BY: JESSICA BEUKER
An innovative program is changing the way we see the homeless—particularly the idea that unemployment is a matter of personal choice. A Winnipeg-based program called Mission: Off the Streets (MOST), is giving homeless people the opportunities that they cannot find anywhere else.
MOST hires homeless people to clean up the city’s streets for $11/hour, which is 30 cents above Manitoba’s minimum wage, according to Notable. The program is open to those staying at Siloam Mission Shelter. Those who sign up are organized into teams of eight, who then go out to pick up garbage, shovel snow, and do street maintenance.
MOST hires homeless people to clean up the city’s streets for $11/hour, which is 30 cents above Manitoba’s minimum wage.
Since launching, the program has been full every single day. Some days’ demand is so high, that some people can’t obtain a spot, but in a lot of cases they choose to volunteer anyway. Randy Malbranck is one of those people.
Malbranck has been a part of the team for the past six months and is saving up to have a second chance at renting an apartment. He has tried once before, but it didn’t work out. Most days he gets a paid spot, but on the days he doesn’t he chooses to help out in any way he can. “It adds to your life while you’re here,” he told CBC.
Last year, 86 people were employed through the program. People who stick with the program and remain employed for a few months get valuable work experience and can even get references. Not to mention that it gives them drive to find a full time job.
“People see their capabilities and believe in themselves again,” said organizer Cathy Ste. Marie to CBC. “They’ve still got gas in the engine.
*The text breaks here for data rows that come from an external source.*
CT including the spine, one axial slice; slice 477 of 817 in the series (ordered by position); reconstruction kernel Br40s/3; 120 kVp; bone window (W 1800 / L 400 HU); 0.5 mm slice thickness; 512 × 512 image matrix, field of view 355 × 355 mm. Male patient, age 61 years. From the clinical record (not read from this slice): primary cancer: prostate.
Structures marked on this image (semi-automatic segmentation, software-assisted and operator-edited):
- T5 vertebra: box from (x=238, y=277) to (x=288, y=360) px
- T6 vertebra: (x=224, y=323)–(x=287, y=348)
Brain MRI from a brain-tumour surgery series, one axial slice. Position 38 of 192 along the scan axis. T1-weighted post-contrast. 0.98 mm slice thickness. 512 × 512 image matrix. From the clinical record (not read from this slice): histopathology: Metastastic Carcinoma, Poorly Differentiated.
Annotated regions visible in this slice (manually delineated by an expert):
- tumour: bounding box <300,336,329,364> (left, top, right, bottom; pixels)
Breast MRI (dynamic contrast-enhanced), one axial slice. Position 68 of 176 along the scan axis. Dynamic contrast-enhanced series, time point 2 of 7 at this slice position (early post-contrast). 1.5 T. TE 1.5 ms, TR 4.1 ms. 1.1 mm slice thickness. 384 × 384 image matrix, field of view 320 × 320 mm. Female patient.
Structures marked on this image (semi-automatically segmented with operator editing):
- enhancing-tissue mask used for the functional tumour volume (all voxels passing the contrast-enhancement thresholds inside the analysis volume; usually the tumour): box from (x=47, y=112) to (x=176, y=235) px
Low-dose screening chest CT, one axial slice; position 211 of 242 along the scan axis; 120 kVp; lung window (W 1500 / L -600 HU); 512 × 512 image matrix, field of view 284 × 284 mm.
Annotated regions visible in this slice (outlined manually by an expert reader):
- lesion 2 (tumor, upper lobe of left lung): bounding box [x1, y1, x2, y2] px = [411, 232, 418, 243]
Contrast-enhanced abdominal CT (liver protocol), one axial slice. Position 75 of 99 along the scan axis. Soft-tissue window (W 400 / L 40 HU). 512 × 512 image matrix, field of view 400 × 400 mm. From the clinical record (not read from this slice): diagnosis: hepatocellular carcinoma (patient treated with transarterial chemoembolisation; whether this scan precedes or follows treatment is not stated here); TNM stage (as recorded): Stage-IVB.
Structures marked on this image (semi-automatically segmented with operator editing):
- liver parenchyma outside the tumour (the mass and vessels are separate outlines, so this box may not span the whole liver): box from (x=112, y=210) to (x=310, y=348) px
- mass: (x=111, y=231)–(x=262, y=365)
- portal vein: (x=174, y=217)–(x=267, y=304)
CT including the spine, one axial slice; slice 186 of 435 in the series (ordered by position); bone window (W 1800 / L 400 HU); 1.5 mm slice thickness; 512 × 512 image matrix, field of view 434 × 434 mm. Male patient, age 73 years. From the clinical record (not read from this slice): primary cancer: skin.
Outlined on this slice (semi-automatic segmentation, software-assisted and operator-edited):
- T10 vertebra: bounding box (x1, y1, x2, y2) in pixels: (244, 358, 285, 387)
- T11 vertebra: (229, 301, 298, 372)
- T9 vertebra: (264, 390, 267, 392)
They’re still capable, and it’s a catalyst to get back into the workforce.”
The program is funded by the Downtown Winnipeg BIZ and from donations to the Siloam Mission Shelter.
“Ultimately to get out of here. I think that’s everybody’s goal,” said Malbranck. “Sometimes if it’s not the first step, there’s a second step, a third step, you got to keep trying.”
The program, which could easily be implemented in cities across all of North America is an innovative and creative solution to not one, but two rising problems.